Task statement — Each entry below is to be extracted exactly.

Recorded information —
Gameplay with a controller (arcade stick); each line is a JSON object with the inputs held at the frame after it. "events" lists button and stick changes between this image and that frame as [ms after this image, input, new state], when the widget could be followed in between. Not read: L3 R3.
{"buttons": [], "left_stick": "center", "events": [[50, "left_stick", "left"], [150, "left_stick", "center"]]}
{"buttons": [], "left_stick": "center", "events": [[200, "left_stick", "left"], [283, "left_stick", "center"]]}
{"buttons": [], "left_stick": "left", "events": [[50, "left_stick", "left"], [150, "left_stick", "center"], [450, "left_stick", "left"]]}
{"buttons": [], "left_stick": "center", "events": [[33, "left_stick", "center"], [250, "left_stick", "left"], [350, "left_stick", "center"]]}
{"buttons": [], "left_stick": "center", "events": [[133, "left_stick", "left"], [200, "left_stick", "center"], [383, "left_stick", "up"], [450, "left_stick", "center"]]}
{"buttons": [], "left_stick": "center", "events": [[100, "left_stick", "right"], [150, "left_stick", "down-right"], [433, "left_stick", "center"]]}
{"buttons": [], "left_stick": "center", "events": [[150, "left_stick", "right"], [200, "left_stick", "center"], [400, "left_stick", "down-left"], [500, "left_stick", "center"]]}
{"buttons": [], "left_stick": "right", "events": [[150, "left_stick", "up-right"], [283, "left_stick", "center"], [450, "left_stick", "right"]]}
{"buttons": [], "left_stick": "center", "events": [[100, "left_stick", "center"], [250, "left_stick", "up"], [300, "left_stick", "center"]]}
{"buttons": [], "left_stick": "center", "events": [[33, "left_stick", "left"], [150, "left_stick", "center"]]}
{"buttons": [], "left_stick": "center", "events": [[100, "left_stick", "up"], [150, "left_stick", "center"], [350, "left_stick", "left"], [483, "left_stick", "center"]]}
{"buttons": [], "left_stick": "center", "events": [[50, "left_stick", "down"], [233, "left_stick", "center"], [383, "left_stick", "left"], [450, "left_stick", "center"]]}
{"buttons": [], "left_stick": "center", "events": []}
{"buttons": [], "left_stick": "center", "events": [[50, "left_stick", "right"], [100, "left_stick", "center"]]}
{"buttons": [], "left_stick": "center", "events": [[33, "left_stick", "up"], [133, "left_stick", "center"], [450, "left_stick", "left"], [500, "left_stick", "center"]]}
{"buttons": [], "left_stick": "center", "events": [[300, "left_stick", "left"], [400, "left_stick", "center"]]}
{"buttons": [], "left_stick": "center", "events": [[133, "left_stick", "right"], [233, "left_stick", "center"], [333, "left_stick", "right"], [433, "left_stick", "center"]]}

Exercise result —
Gameplay with a controller (arcade stick); each line is a JSON object with the inputs held at the frame after it. "events" lists button and stick changes between this image and that frame as [ms after this image, input, new state], when the widget could be followed in between. Not read: L3 R3.
{"buttons": [], "left_stick": "center", "events": [[50, "left_stick", "left"], [150, "left_stick", "center"]]}
{"buttons": [], "left_stick": "center", "events": [[200, "left_stick", "left"], [283, "left_stick", "center"]]}
{"buttons": [], "left_stick": "left", "events": [[50, "left_stick", "left"], [150, "left_stick", "center"], [450, "left_stick", "left"]]}
{"buttons": [], "left_stick": "center", "events": [[33, "left_stick", "center"], [250, "left_stick", "left"], [350, "left_stick", "center"]]}
{"buttons": [], "left_stick": "center", "events": [[133, "left_stick", "left"], [200, "left_stick", "center"], [383, "left_stick", "up"], [450, "left_stick", "center"]]}
{"buttons": [], "left_stick": "center", "events": [[100, "left_stick", "right"], [150, "left_stick", "down-right"], [433, "left_stick", "center"]]}
{"buttons": [], "left_stick": "center", "events": [[150, "left_stick", "right"], [200, "left_stick", "center"], [400, "left_stick", "down-left"], [500, "left_stick", "center"]]}
{"buttons": [], "left_stick": "right", "events": [[150, "left_stick", "up-right"], [283, "left_stick", "center"], [450, "left_stick", "right"]]}
{"buttons": [], "left_stick": "center", "events": [[100, "left_stick", "center"], [250, "left_stick", "up"], [300, "left_stick", "center"]]}
{"buttons": [], "left_stick": "center", "events": [[33, "left_stick", "left"], [150, "left_stick", "center"]]}
{"buttons": [], "left_stick": "center", "events": [[100, "left_stick", "up"], [150, "left_stick", "center"], [350, "left_stick", "left"], [483, "left_stick", "center"]]}
{"buttons": [], "left_stick": "center", "events": [[50, "left_stick", "down"], [233, "left_stick", "center"], [383, "left_stick", "left"], [450, "left_stick", "center"]]}
{"buttons": [], "left_stick": "center", "events": []}
{"buttons": [], "left_stick": "center", "events": [[50, "left_stick", "right"], [100, "left_stick", "center"]]}
{"buttons": [], "left_stick": "center", "events": [[33, "left_stick", "up"], [133, "left_stick", "center"], [450, "left_stick", "left"], [500, "left_stick", "center"]]}
{"buttons": [], "left_stick": "center", "events": [[300, "left_stick", "left"], [400, "left_stick", "center"]]}
{"buttons": [], "left_stick": "center", "events": [[133, "left_stick", "right"], [233, "left_stick", "center"], [333, "left_stick", "right"], [433, "left_stick", "center"]]}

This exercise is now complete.